- **Exercise requirements**
Render everything in the entries from the line containing "Testando a Aplicação" down to the line containing "## 🔒 Variáveis de Ambiente", inclusive, as a JSON list of strings with one string per line and blank lines omitted.

[[ Supplied entries open ]]

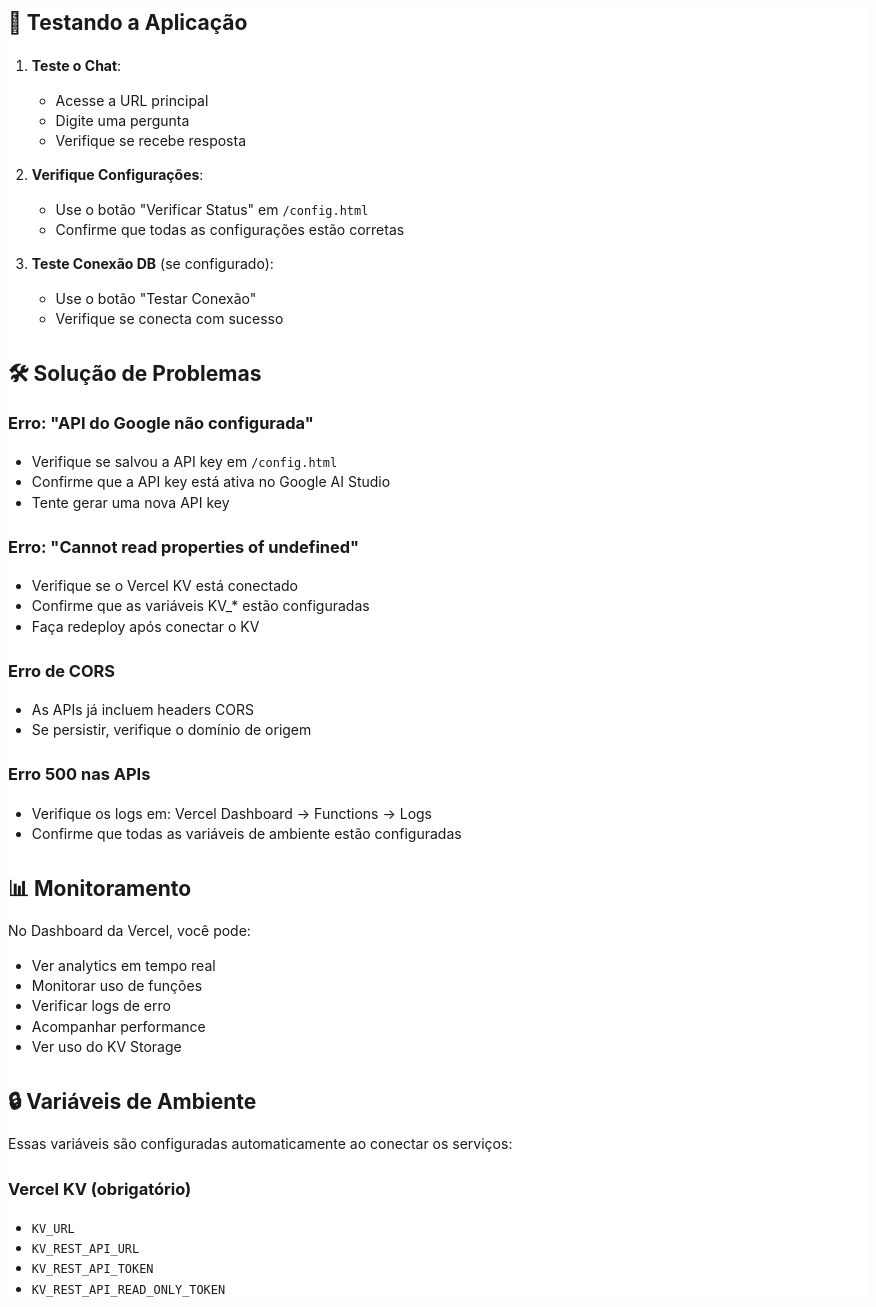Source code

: ## 🧪 Testando a Aplicação

1. **Teste o Chat**: 
   - Acesse a URL principal
   - Digite uma pergunta
   - Verifique se recebe resposta

2. **Verifique Configurações**: 
   - Use o botão "Verificar Status" em `/config.html`
   - Confirme que todas as configurações estão corretas

3. **Teste Conexão DB** (se configurado):
   - Use o botão "Testar Conexão"
   - Verifique se conecta com sucesso

## 🛠️ Solução de Problemas

### Erro: "API do Google não configurada"
- Verifique se salvou a API key em `/config.html`
- Confirme que a API key está ativa no Google AI Studio
- Tente gerar uma nova API key

### Erro: "Cannot read properties of undefined"
- Verifique se o Vercel KV está conectado
- Confirme que as variáveis KV_* estão configuradas
- Faça redeploy após conectar o KV

### Erro de CORS
- As APIs já incluem headers CORS
- Se persistir, verifique o domínio de origem

### Erro 500 nas APIs
- Verifique os logs em: Vercel Dashboard → Functions → Logs
- Confirme que todas as variáveis de ambiente estão configuradas

## 📊 Monitoramento

No Dashboard da Vercel, você pode:
- Ver analytics em tempo real
- Monitorar uso de funções
- Verificar logs de erro
- Acompanhar performance
- Ver uso do KV Storage

## 🔒 Variáveis de Ambiente

Essas variáveis são configuradas automaticamente ao conectar os serviços:

### Vercel KV (obrigatório)
- `KV_URL`
- `KV_REST_API_URL`
- `KV_REST_API_TOKEN`
- `KV_REST_API_READ_ONLY_TOKEN`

[[ Supplied entries closed ]]

- **Written solution**
[
  ": ## 🧪 Testando a Aplicação",
  "1. **Teste o Chat**: ",
  "   - Acesse a URL principal",
  "   - Digite uma pergunta",
  "   - Verifique se recebe resposta",
  "2. **Verifique Configurações**: ",
  "   - Use o botão \"Verificar Status\" em `/config.html`",
  "   - Confirme que todas as configurações estão corretas",
  "3. **Teste Conexão DB** (se configurado):",
  "   - Use o botão \"Testar Conexão\"",
  "   - Verifique se conecta com sucesso",
  "## 🛠️ Solução de Problemas",
  "### Erro: \"API do Google não configurada\"",
  "- Verifique se salvou a API key em `/config.html`",
  "- Confirme que a API key está ativa no Google AI Studio",
  "- Tente gerar uma nova API key",
  "### Erro: \"Cannot read properties of undefined\"",
  "- Verifique se o Vercel KV está conectado",
  "- Confirme que as variáveis KV_* estão configuradas",
  "- Faça redeploy após conectar o KV",
  "### Erro de CORS",
  "- As APIs já incluem headers CORS",
  "- Se persistir, verifique o domínio de origem",
  "### Erro 500 nas APIs",
  "- Verifique os logs em: Vercel Dashboard → Functions → Logs",
  "- Confirme que todas as variáveis de ambiente estão configuradas",
  "## 📊 Monitoramento",
  "No Dashboard da Vercel, você pode:",
  "- Ver analytics em tempo real",
  "- Monitorar uso de funções",
  "- Verificar logs de erro",
  "- Acompanhar performance",
  "- Ver uso do KV Storage",
  "## 🔒 Variáveis de Ambiente"
]